Something he didn’t know was there. A desire, a need, a wickedness, a delight; it was hard to say.
But it was powerful. So powerful that his breath caught in his chest at the sight of her, drenched and steaming and burning from the inside out.
‘Ceallach and Fionn,’ Kelly said, reading the cursive script on her left wrist and then her right.
‘Ceallach and Fionn,’ Finn repeated, only he read from his right wrist first.
‘Kelly and Finn. Warriors,’ Kelly said. ‘With you at my right hand and me at yours. We can never leave each other now, Finley.’
She turned to him then, her wet hair clinging to her cheeks, her nose pink with the cold, her eyes like galaxies all their own. Finn felt as if he was seeing her for the very first time. As if he was really seeing her for all that she was and all that she could be.
The force of it burned in his chest and, as their eyes locked, there was nothing left in the universe.
Nothing outside of them as they sat in her car, in this small, deserted laneway, the sun a distant memory behind the storm clouds and the darkness closing in.
With the windows so heavily fogged, they could see nothing of the outside world, and the outside world could not see them.
They were the only two left. The only two who mattered.
Kelly slowly raised her hand and stroked Finn’s cheek. Her fingers were cool and soft and gentle, yet they also choked the very breath from his lungs. He had to close his eyes to endure it. The pain, the ecstasy, the hope, the sin, the righteousness.
And then her lips. Oh, Lord, her lips. Fashioned for him alone.
Gentle and warm. Inquisitive and torturous.
Her bite, measured and cool, drew a groan from a place he didn’t know existed.
He heard the sound as an observer does, clear in his ears but from somewhere at a distance.
Or like a man being called to wake from a thousand-year sleep.
Her tongue was impatient and commanding. It was the accelerator and the brake at the same time; regulating the pace of their connection. Now fast, now slow, now teasing, now indulgent.
Every thought he’d ever had. Every action he’d ever taken.
Every hope he’d ever cherished. They all vanished in that moment.
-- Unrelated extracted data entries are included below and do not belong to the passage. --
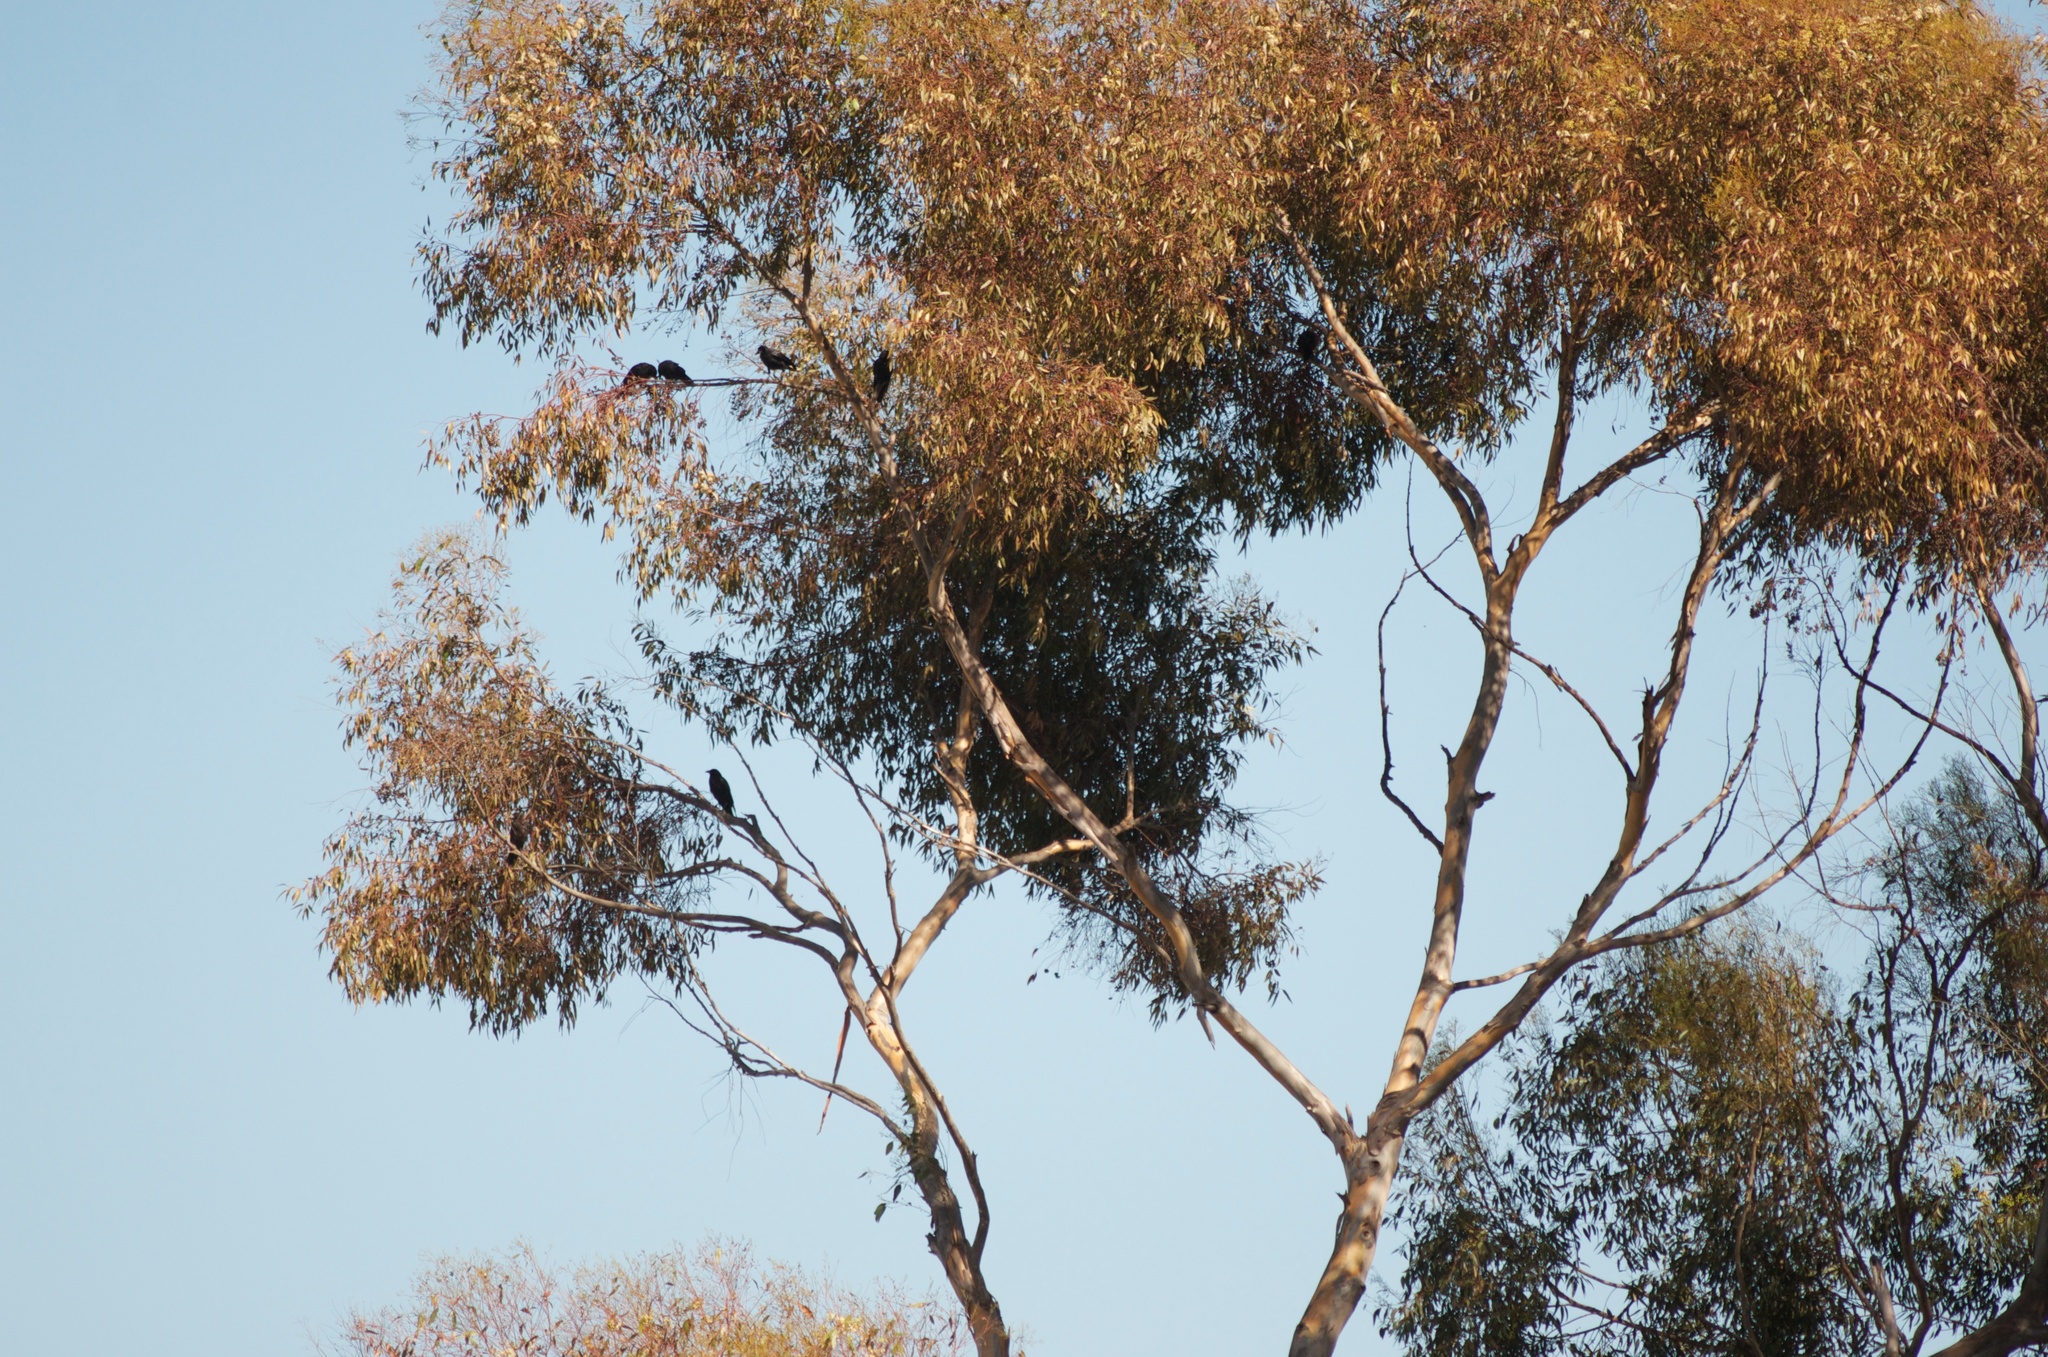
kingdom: Animalia
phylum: Chordata
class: Aves
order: Passeriformes
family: Corvidae
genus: Corvus
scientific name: Corvus brachyrhynchos
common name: American crow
For the first time in his life, Finn existed for now alone.
For one more breath and then one after that; for he did not know how many he had left.
It felt as if he was going to die – or at least transcend the only existence he had ever known.
But when Kelly swung her body into his lap, her towel riding up around her thighs, Finn returned in an instant to that tiny car.
His entire body ached and he felt as close to the earth and the ancestors and the gods and the devils of this world as he ever would.
Kelly kissed his mouth, his eyes, his cheeks, his ears and his neck.
That gentle touch of her lips was sulphur to his passion.
When they became one, Finn groaned again, and Kelly whispered breathlessly in his ear: ‘It’s you and me, Finley. The warriors. Joined for now and all time.’
Finn drew her close, gripped her skin, searched for her eyes. They locked; their foreheads and the tips of their noses touching. Perfectly aligned. Nothing between them but their own breath.
When it was over, Finn buried his face in her wet hair. It was all he could do. She had rescued him, marked him and bound him to her. He had never felt so full of life and yet so close to death at the same time.
‘I could die right now, Kel,’ he whispered. ‘Die happy in your arms and want nothing more in this life.’ He meant every word.
And came to regret every single one of them with all his heart.